FOSSIL FOOTPRINTS.-Dexter Marsh, a laboring man, while flagging the side walk near his house, discovered the first footprints of birds in solid stone; since that discovery, he has felt an increasing interest in the subject, and in a letter to the Editor of the Journal of Science, dated Greenfield, Mass., May 20, 1848, gives an account of his recent investigations. He says he has in his collection more than eight hundred footprints of birds and quadrupeds, besides having presented specimens to many individuals and institutions in this and other countries. He has some very perfect tracks of a quadruped so small that a five cent piece will more than cover the entire impression of the foot; and tracks of a bird that measures more than half a yard from the heel to the point of the longest toe, with a foot very thick and being in proportion to the length. The most perfect specimens he obtained from Turner's Falls. He has obtained valuable specimens from South Hadley, found in the highway leading to Amherst, a mile and a half north of the Seminary. The slab in which they are found is a coarse grey sandstone cut and used for building purposes. He has also obtained from the south part of Montague some hundreds of the footprints of birds, but none of quadrupeds. This location is half a mile from the river, and nearly two hundred feet above it. He says if the height of the birds was in proportion to the length of their feet as indicated by many specimens in his collection, they must have stood nearly twenty feet high. These are the marks of birds that lived and become extinct perhaps hundreds of ages ago! Mr. Marsh says, he has in some localities traced the tracks of a single bird thirty or forty feet, to where the bird went in the water; this he knew from the fact, that the first tracks would be very slight indeed, being

pressed on hard sand or clay, and each successive step would be deeper and deeper until the mud closed over the impression; and when he got into the water, though he settled deep in the mud, the motion of the water entirely obliterated all appearance of the track on the strata over which the bird had walked, but by removing a thin layer we find the impression. This enabled him to ascertain how high the water was at the time, and how much of the layer was out of the water when the impressions were made. He has one slab, four or five inches thick, containing two footprints of a bird, which he split into five layers, the impression being distinct in each layer, although on the upper surface, it only shows a straight mark three or four inches long over each impression, the mud having been so soft as to close up, leaving no impression, while the lower slab shows were the foot rested. What facts in science can be more interesting than these! The student of geology, as he passes along this valley leading from the north line of Massachusetts to Weathersfiled, Connecticut, can determine with certainty that water once flowed at a level, hundreds of feet above its present line, and that the present flinty rocks to an indifferent depth, were once soft mortar to receive the impressions of the traveler's feet. These signs as it were an old language printed on the rock tables, tell of the earth long before the existence of human beings!

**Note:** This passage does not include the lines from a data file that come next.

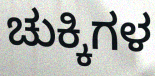
ಚುಕ್ಕಿಗಳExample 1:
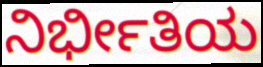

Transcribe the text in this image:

ನಿರ್ಭೀತಿಯ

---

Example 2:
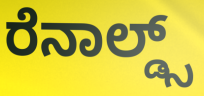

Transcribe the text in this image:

ರೆನಾಲ್ಡ್ಸ್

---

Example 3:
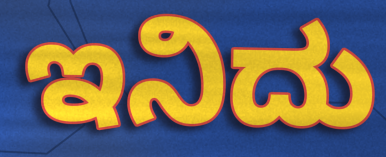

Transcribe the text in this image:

ಇನಿದು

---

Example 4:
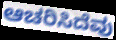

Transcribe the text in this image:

ಆಚರಿಸಿದೆವು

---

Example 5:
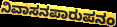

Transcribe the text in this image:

ನಿವಾಸನಪಾರುಪನಂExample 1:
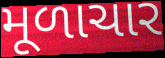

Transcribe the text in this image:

મૂળાચાર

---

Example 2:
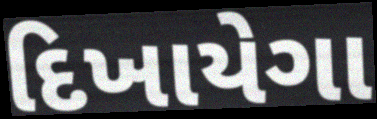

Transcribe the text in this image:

દિખાયેગા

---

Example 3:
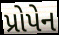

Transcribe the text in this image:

પ્રોપેન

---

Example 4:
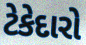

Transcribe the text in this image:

ટેકેદારો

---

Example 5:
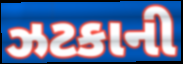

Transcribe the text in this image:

ઝટકાનીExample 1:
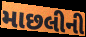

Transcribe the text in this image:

માછલીની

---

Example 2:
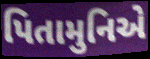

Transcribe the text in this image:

પિતામુનિએ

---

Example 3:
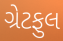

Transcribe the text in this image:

ગ્રેટફુલ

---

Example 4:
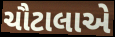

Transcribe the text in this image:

ચૌટાલાએ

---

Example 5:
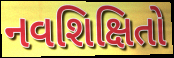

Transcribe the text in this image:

નવશિક્ષિતો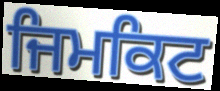
ਜਿਮਕਿਟ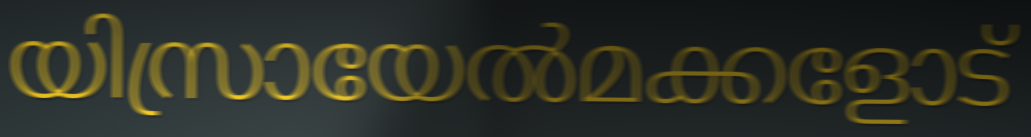
യിസ്രായേൽമക്കളോട്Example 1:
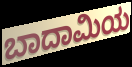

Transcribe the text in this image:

ಬಾದಾಮಿಯ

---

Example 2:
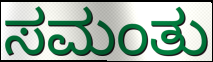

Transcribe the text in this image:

ಸಮಂತು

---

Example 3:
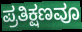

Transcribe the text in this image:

ಪ್ರತಿಕ್ಷಣವೂ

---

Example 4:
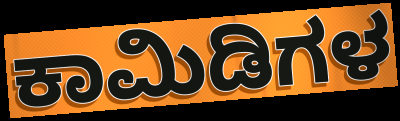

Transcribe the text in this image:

ಕಾಮಿಡಿಗಳ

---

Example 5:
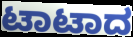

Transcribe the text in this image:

ಟಾಟಾದ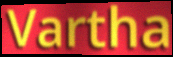
Vartha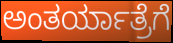
ಅಂತರ್ಯಾತ್ರೆಗೆ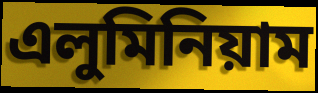
এলুমিনিয়ামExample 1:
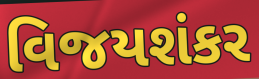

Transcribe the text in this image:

વિજયશંકર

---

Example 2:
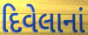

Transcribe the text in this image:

દિવેલાનાં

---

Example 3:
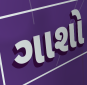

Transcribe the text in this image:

ગાશો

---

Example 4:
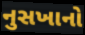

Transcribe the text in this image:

નુસખાનો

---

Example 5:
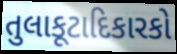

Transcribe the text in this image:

તુલાકૂટાદિકારકો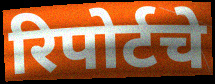
रिपोर्टचेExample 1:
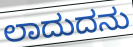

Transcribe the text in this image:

ಲಾದುದನು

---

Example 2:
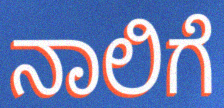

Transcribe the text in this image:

ನಾಲಿಗೆ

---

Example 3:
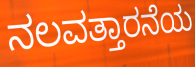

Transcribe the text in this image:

ನಲವತ್ತಾರನೆಯ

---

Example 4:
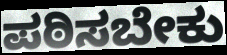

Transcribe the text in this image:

ಪಠಿಸಬೇಕು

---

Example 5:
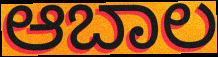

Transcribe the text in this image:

ಆಬಾಲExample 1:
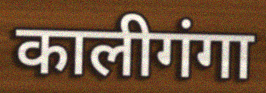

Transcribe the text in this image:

कालीगंगा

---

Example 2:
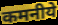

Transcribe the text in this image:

कमनीये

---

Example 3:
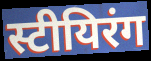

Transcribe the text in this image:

स्टीयिरंग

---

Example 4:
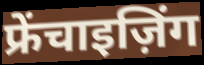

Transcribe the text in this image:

फ्रेंचाइज़िंग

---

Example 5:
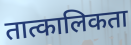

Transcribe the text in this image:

तात्कालिकता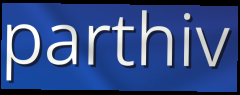
parthiv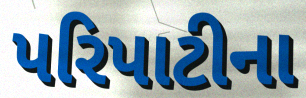
પરિપાટીના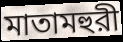
মাতামহুরী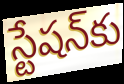
స్టేషన్‍కు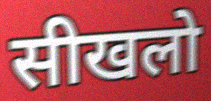
सीखलोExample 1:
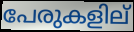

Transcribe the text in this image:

പേരുകളില്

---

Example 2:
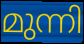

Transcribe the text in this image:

മുന്നി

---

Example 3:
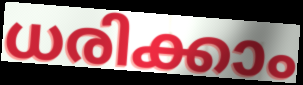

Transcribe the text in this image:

ധരിക്കാം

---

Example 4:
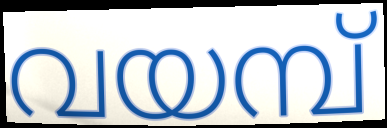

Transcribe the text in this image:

വയമ്പ്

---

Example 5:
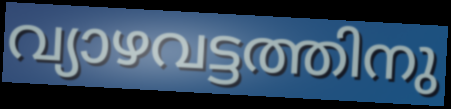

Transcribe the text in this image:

വ്യാഴവട്ടത്തിനുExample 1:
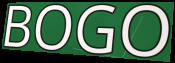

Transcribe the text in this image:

BOGO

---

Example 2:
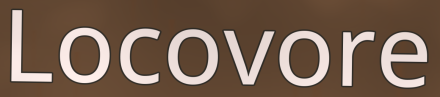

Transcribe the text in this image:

Locovore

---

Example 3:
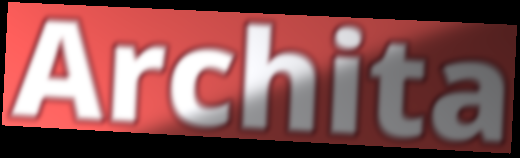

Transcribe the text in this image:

Archita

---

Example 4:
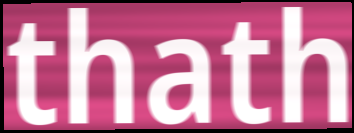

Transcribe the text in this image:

thath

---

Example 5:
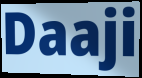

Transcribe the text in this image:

Daaji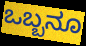
ಒಬ್ಬನೂ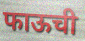
फाऊचीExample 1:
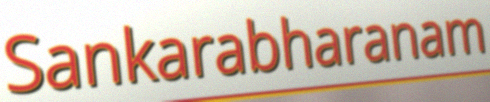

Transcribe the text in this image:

Sankarabharanam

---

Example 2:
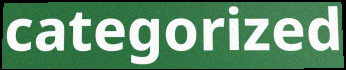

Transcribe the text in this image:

categorized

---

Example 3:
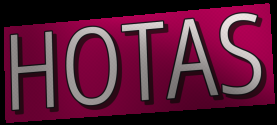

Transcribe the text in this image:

HOTAS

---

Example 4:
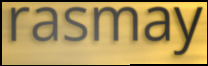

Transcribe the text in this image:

rasmay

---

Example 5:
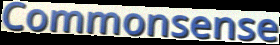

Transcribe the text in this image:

Commonsense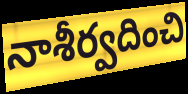
నాశీర్వదించి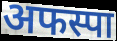
अफस्पा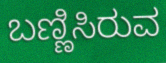
ಬಣ್ಣಿಸಿರುವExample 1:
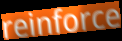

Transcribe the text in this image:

reinforce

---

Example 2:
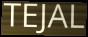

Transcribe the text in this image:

TEJAL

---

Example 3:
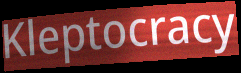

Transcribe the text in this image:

Kleptocracy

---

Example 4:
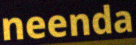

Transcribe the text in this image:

THE TENTH ASTEROID DIAN.-A new planet has recently been discovered by Prof. Kaiser, at Seyden. It belongs to the group between mars and jupiter, and performs its revolution in about three years and eight months.

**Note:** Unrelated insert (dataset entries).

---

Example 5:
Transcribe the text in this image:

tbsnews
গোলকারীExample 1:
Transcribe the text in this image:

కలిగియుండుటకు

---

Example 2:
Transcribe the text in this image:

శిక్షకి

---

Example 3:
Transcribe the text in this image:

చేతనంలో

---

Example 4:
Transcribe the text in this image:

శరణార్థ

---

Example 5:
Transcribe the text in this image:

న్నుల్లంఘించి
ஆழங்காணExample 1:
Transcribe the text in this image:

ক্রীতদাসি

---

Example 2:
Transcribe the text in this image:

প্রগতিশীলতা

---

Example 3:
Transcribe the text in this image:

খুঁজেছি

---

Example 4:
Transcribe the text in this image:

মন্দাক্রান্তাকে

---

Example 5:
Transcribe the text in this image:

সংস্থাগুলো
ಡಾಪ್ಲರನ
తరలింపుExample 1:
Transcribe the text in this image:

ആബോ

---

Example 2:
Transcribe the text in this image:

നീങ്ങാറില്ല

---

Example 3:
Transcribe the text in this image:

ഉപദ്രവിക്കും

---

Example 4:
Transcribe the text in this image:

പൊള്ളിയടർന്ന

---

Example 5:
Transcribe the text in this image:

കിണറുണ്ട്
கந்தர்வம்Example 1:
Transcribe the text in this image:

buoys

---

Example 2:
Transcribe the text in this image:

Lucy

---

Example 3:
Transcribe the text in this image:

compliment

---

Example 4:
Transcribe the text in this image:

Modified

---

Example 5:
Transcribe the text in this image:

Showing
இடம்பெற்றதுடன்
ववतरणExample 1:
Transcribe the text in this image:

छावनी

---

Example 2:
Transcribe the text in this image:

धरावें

PRESERVATION OF MILK.-This process, invented by a Russian chemist, named Kirkoff, consists in evaporating new milk by a very gentle fire, and very slowly, until it is reduced to a dry powder. This powder is to be kept in bottles carefully stopped. When it is to be employed, it is only necessary to dissolve the powder in a sufficient quantity of water. According to Mr. Kirkoff, the milk does not loose by this process any of its peculiar flavor.